As I prepare to retire, I’m not leaving education behind—I’m simply changing classrooms. My unique path continues to be defined by my passion for learning. While I’ll no longer stand before students, teachers, or leaders, I’ll advocate for thoughtful, human-centered educational approaches. And I’ll always advocate for public education because our great country deserves to keep its educational promise alive.
A Call to Reclaim Our Educational Communities
It’s time to stop blaming public schools and start coming together as communities to ensure strong education, in all its forms, for everyone. We need to reclaim the village approach to raising our children.
I hope our schools and communities refocus on preparing every human to walk the path unique to them.
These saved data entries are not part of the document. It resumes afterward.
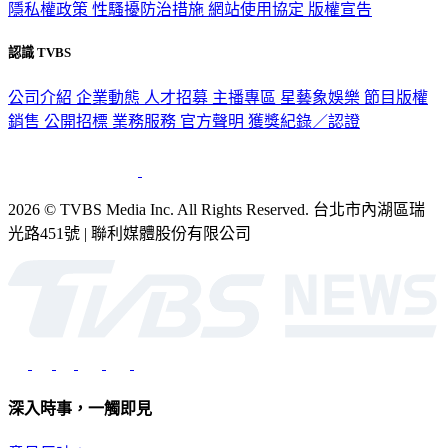
隱私權政策
性騷擾防治措施
網站使用協定
版權宣告
認識 TVBS
公司介紹
企業動態
人才招募
主播專區
星藝象娛樂
節目版權
銷售
公開招標
業務服務
官方聲明
獲獎紀錄／認證
2026 © TVBS Media Inc. All Rights Reserved. 台北市內湖區瑞
光路451號 | 聯利媒體股份有限公司
深入時事，一觸即見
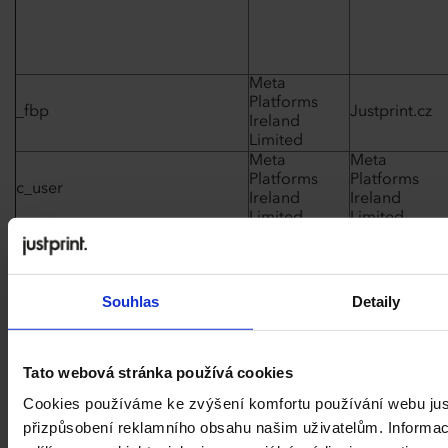
Meta
Platforms
_fbp
Justprint.cz
Ireland
Limited
Meta
Meta
Platforms
Platforms
c_user
Ireland
Ireland
Limited
Limited
Souhlas
Detaily
Meta
Meta
Platforms
Platforms
datr
Ireland
Ireland
Tato webová stránka používá cookies
Limited
Limited
Cookies používáme ke zvýšení komfortu používání webu just
přizpůsobení reklamního obsahu našim uživatelům. Informa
To follow their passion, whether as a rancher, an accountant, an electrician, a teacher, a cook, a mechanic, or an artist. Our society needs everyone. We need to return to being a village.
What would this look like in practice? It means:
- School boards that prioritize community values alongside academic excellence
- Assessment systems that measure growth and creativity, not just standardized knowledge
- Parent-teacher partnerships built on mutual respect rather than adversarial politics
- Educational policies that trust teachers as professionals and support their growth
- Community involvement that brings diverse perspectives and resources into schools
After 31 years and reaching the Rule of 85, I see more clearly than ever that education’s power lies not in tests or mandates but in relationships and relevance. We fulfill education’s true promise when we connect learning to life and build educational communities that value each child’s unique journey.
What one step could you take this week to strengthen the educational village in your community? Your contribution matters whether you’re a parent, teacher, community member, or policymaker. The future of education depends not just on those working in schools but on all of us recommitting to the shared responsibility of preparing the next generation.